The Actor’s Cabaret of Eugene (ACE) opened their first season in 1979 and have since presented over 350 productions. The Artistic Director at ACE is Joe Zingo, a retired South Eugene High School teacher of 29 years. The Executive Director and Producer is Jim Roberts.
They were enthusiastic to relate the amazing response to the production.“When we produced BLUES CLUES, we found a completely new audience. The children ranged from 2 years to 7. It was great to watch them all react, sing and try to help find the clues along with the cast. Most had never seen any live performance before, and they LOVED the show,” said Zingo.

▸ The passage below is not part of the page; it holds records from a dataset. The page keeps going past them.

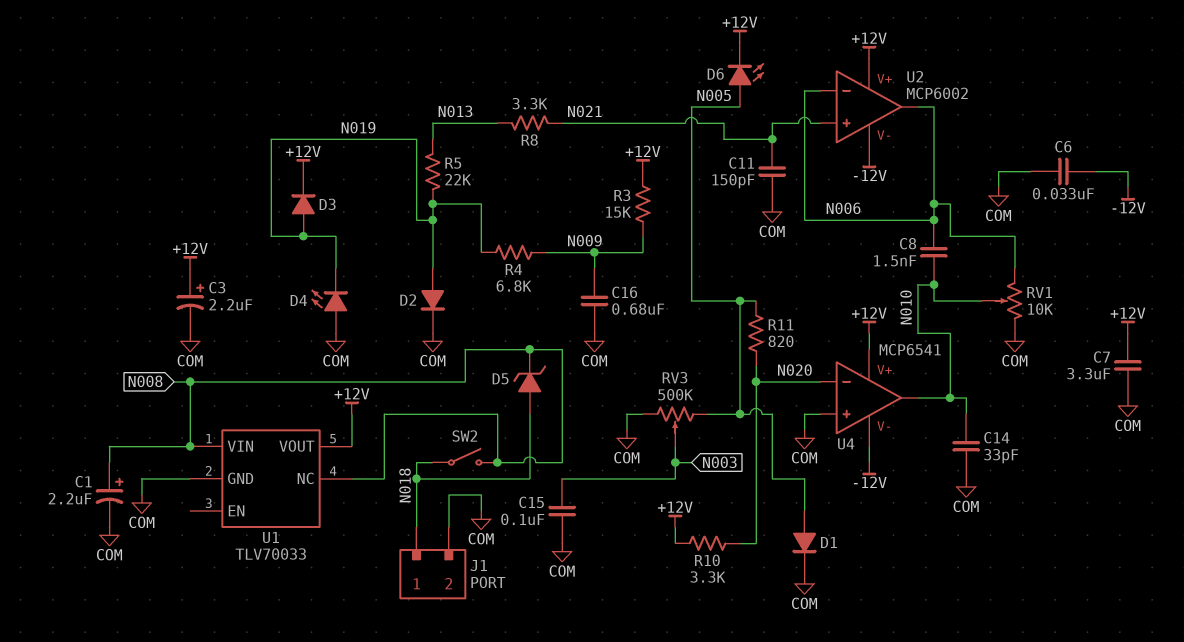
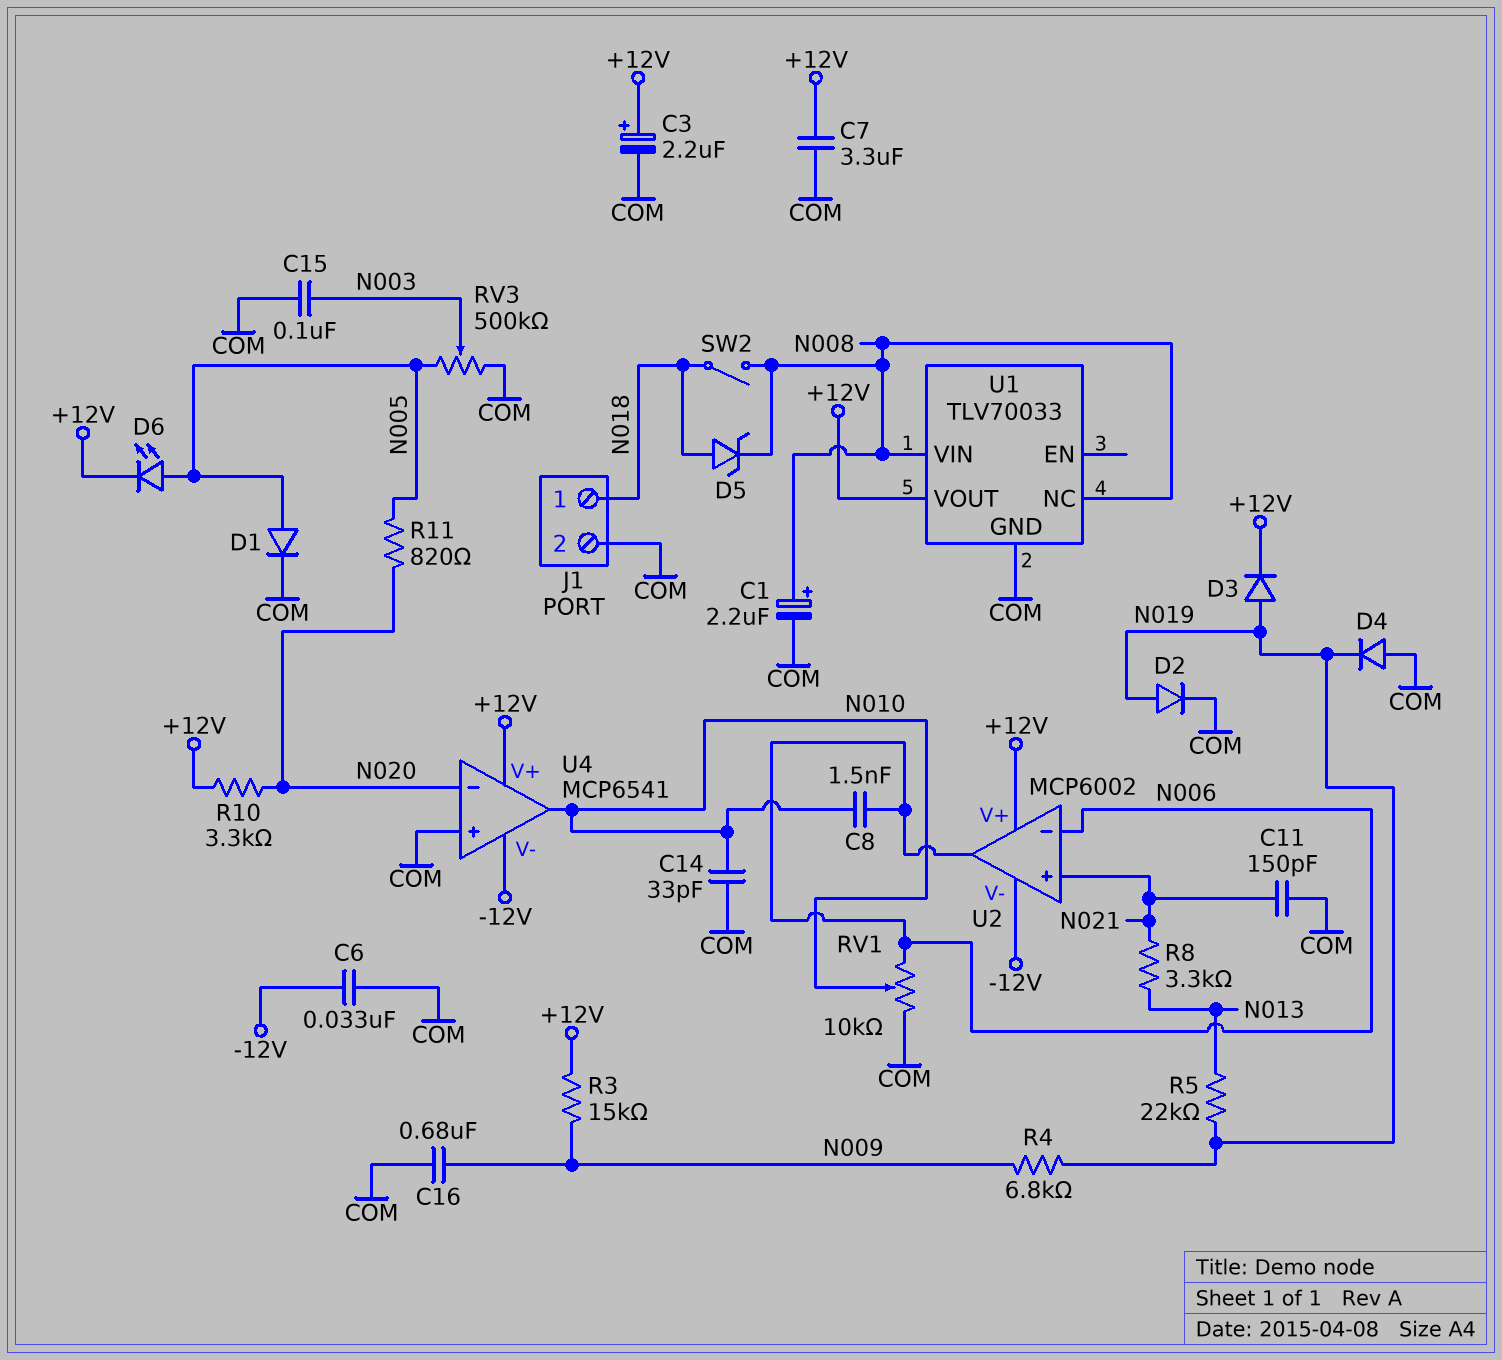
D4: LED (A COM, K N019) -> diode (A COM, K N019)

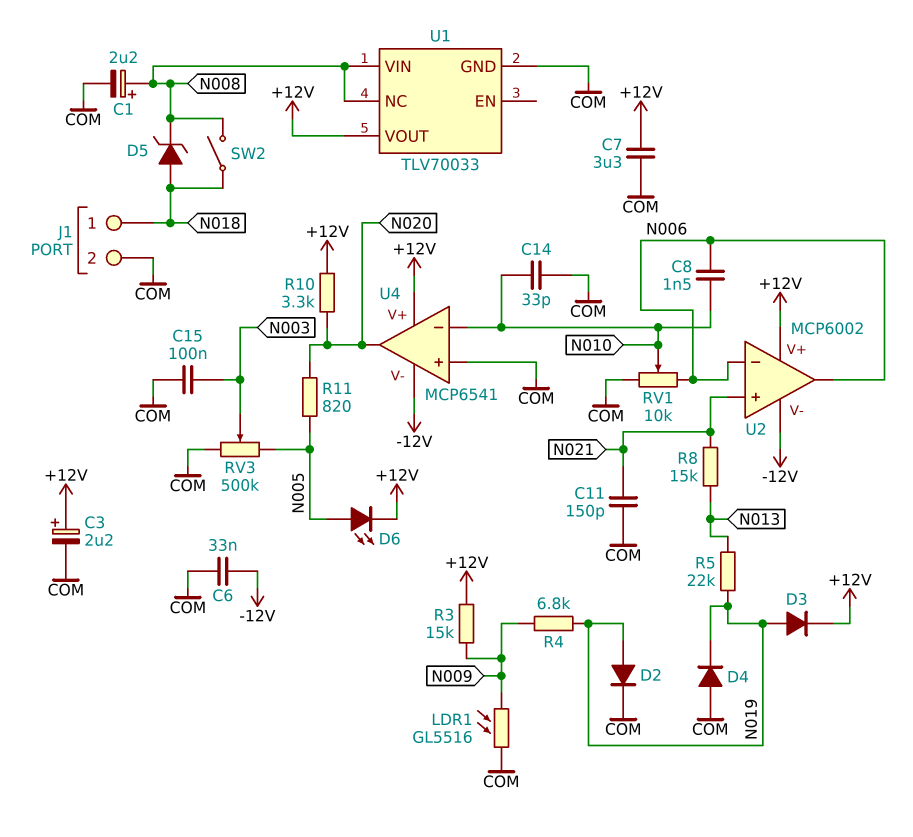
C16: 680nF (COM, N009) -> none
D1: diode (A N005, K COM) -> none
LDR1: none -> GL5516 (COM, N009)
R8: 3.3k (N013, N021) -> 15k (N013, N021)
U4 pin in-: N020 -> N010
U4 pin out: N010 -> N020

“Those parents who watched BLUES CLUES on TV with their children, loved the opportunity to share BLUES CLUES LIVE with their kids, since there are so few shows written for pre-schoolers,” Roberts added. “We also had teenagers who thought of it as ‘nostalgic’ when they started watching and really got into the show. We have had many return for other shows since then, both with and without their children.”
The Nickelodeon Live On Stage Collection from TRW comes complete with scripts, scores and a Performance CD that makes rehearsing and performing a snap. And included in each license is a title-specific TOOL KIT book that provides resources direct from NICKELODEON that cover costumes, sets, props and marketing plans that have helped make the collection a smash hit at box offices worldwide.
“The show (BLUE’S CLUES) sold out very quickly and we had to add performances! We could have run for many more week-ends if our schedule would have permitted,” Zingo continued, ” We were turning people away at the door when we ran out of tickets to sell, a problem every theater loves to have. Everyone showed up ready to see their childhood TV show, LIVE, or present BLUES CLUES to their children for the first time. Whatever their reasoning for buying the tickets they loved what they saw. It was a great theatrical experience for everyone.”